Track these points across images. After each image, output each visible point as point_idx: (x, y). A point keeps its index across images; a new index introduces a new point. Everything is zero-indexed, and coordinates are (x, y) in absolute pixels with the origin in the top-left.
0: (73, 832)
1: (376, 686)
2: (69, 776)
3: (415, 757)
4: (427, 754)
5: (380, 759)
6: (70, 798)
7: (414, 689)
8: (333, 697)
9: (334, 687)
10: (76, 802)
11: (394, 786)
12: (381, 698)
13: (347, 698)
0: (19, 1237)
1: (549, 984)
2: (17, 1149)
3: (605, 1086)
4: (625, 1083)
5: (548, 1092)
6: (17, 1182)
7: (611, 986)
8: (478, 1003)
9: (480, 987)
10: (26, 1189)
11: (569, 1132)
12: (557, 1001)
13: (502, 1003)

__________________________________________________

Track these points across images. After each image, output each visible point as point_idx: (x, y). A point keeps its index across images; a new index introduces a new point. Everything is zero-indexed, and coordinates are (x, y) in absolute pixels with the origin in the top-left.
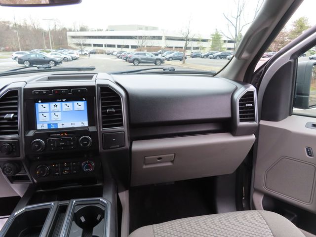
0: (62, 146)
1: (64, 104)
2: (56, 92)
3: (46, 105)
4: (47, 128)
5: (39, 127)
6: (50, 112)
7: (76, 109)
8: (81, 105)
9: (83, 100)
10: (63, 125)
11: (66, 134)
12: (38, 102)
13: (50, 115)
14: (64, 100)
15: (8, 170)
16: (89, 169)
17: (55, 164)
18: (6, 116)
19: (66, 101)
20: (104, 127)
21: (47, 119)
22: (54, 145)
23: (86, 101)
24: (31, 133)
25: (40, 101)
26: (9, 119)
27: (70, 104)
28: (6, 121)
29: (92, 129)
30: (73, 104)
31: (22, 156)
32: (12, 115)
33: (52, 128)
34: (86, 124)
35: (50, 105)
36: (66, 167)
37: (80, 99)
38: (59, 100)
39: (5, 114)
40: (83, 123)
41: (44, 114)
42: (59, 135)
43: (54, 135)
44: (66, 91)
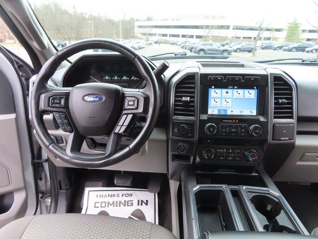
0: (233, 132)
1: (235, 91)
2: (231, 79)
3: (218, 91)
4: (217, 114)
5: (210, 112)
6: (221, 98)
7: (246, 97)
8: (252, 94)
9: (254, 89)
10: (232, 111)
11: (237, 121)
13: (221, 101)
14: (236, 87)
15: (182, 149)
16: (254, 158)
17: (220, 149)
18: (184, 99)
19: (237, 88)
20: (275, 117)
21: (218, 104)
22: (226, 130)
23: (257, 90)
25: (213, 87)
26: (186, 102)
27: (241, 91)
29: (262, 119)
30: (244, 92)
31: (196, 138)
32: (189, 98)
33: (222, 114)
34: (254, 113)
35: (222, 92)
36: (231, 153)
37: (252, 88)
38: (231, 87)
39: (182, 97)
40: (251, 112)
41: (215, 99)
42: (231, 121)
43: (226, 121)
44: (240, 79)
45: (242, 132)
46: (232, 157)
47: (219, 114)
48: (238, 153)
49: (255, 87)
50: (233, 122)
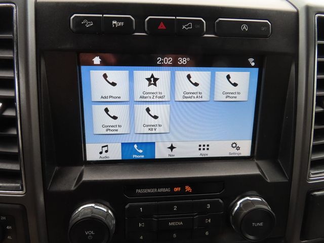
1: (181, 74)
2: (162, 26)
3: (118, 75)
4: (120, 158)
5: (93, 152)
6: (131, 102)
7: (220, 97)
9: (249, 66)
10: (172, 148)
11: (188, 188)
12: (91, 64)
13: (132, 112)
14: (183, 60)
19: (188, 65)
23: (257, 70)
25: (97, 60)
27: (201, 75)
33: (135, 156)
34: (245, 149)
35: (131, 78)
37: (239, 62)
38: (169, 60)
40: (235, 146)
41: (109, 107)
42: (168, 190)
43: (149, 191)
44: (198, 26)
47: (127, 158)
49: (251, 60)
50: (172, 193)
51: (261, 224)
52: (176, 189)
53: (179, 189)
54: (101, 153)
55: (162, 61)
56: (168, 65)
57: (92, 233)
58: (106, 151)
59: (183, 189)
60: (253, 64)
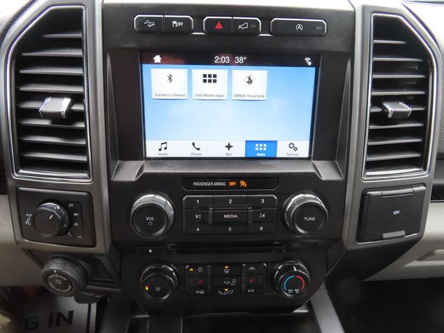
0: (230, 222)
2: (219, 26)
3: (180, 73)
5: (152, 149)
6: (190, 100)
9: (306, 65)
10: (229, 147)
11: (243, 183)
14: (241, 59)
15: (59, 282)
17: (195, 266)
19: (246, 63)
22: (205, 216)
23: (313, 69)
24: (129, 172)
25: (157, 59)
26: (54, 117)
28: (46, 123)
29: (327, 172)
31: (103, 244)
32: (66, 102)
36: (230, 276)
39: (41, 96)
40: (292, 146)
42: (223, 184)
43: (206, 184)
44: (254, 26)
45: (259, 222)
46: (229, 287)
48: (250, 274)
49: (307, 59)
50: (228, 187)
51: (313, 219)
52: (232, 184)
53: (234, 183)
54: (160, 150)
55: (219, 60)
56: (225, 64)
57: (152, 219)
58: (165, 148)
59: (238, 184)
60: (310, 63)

__________________________________________________

Action item - The entries above hold the needed span. Transcribe exactly the lines from the one with "16: (89, 169)" to the one with "43: (54, 135)", both included.

Answer section -
16: (89, 169)
17: (55, 164)
18: (6, 116)
19: (66, 101)
20: (104, 127)
21: (47, 119)
22: (54, 145)
23: (86, 101)
24: (31, 133)
25: (40, 101)
26: (9, 119)
27: (70, 104)
28: (6, 121)
29: (92, 129)
30: (73, 104)
31: (22, 156)
32: (12, 115)
33: (52, 128)
34: (86, 124)
35: (50, 105)
36: (66, 167)
37: (80, 99)
38: (59, 100)
39: (5, 114)
40: (83, 123)
41: (44, 114)
42: (59, 135)
43: (54, 135)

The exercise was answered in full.